§ **What the task asks**
Write out all of the data again, precisely as it appears.

§ **Dataset section**
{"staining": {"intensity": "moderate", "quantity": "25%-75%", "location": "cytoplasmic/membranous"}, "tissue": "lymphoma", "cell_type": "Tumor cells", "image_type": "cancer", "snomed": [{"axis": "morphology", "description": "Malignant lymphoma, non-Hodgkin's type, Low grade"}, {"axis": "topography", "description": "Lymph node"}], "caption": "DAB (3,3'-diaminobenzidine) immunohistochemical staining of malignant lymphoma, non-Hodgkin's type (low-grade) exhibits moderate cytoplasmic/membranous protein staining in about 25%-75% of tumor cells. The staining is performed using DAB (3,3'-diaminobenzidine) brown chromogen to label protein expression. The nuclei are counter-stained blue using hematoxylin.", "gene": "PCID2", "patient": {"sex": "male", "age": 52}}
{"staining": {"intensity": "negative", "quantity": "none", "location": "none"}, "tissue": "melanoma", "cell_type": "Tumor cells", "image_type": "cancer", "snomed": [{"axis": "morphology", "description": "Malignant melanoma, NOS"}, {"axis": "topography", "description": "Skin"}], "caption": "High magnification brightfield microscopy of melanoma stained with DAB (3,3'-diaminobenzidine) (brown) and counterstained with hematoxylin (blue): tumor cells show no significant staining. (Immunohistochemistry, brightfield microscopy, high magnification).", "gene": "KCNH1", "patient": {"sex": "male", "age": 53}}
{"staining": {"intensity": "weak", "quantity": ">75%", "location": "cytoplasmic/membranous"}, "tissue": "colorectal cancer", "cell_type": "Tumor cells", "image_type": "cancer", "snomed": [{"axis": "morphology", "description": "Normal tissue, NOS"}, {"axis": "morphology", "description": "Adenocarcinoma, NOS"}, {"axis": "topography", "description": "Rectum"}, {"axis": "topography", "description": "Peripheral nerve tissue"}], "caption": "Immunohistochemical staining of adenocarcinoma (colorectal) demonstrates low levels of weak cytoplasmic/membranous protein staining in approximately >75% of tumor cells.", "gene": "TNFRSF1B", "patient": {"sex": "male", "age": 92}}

§ **Answer**
{"staining": {"intensity": "moderate", "quantity": "25%-75%", "location": "cytoplasmic/membranous"}, "tissue": "lymphoma", "cell_type": "Tumor cells", "image_type": "cancer", "snomed": [{"axis": "morphology", "description": "Malignant lymphoma, non-Hodgkin's type, Low grade"}, {"axis": "topography", "description": "Lymph node"}], "caption": "DAB (3,3'-diaminobenzidine) immunohistochemical staining of malignant lymphoma, non-Hodgkin's type (low-grade) exhibits moderate cytoplasmic/membranous protein staining in about 25%-75% of tumor cells. The staining is performed using DAB (3,3'-diaminobenzidine) brown chromogen to label protein expression. The nuclei are counter-stained blue using hematoxylin.", "gene": "PCID2", "patient": {"sex": "male", "age": 52}}
{"staining": {"intensity": "negative", "quantity": "none", "location": "none"}, "tissue": "melanoma", "cell_type": "Tumor cells", "image_type": "cancer", "snomed": [{"axis": "morphology", "description": "Malignant melanoma, NOS"}, {"axis": "topography", "description": "Skin"}], "caption": "High magnification brightfield microscopy of melanoma stained with DAB (3,3'-diaminobenzidine) (brown) and counterstained with hematoxylin (blue): tumor cells show no significant staining. (Immunohistochemistry, brightfield microscopy, high magnification).", "gene": "KCNH1", "patient": {"sex": "male", "age": 53}}
{"staining": {"intensity": "weak", "quantity": ">75%", "location": "cytoplasmic/membranous"}, "tissue": "colorectal cancer", "cell_type": "Tumor cells", "image_type": "cancer", "snomed": [{"axis": "morphology", "description": "Normal tissue, NOS"}, {"axis": "morphology", "description": "Adenocarcinoma, NOS"}, {"axis": "topography", "description": "Rectum"}, {"axis": "topography", "description": "Peripheral nerve tissue"}], "caption": "Immunohistochemical staining of adenocarcinoma (colorectal) demonstrates low levels of weak cytoplasmic/membranous protein staining in approximately >75% of tumor cells.", "gene": "TNFRSF1B", "patient": {"sex": "male", "age": 92}}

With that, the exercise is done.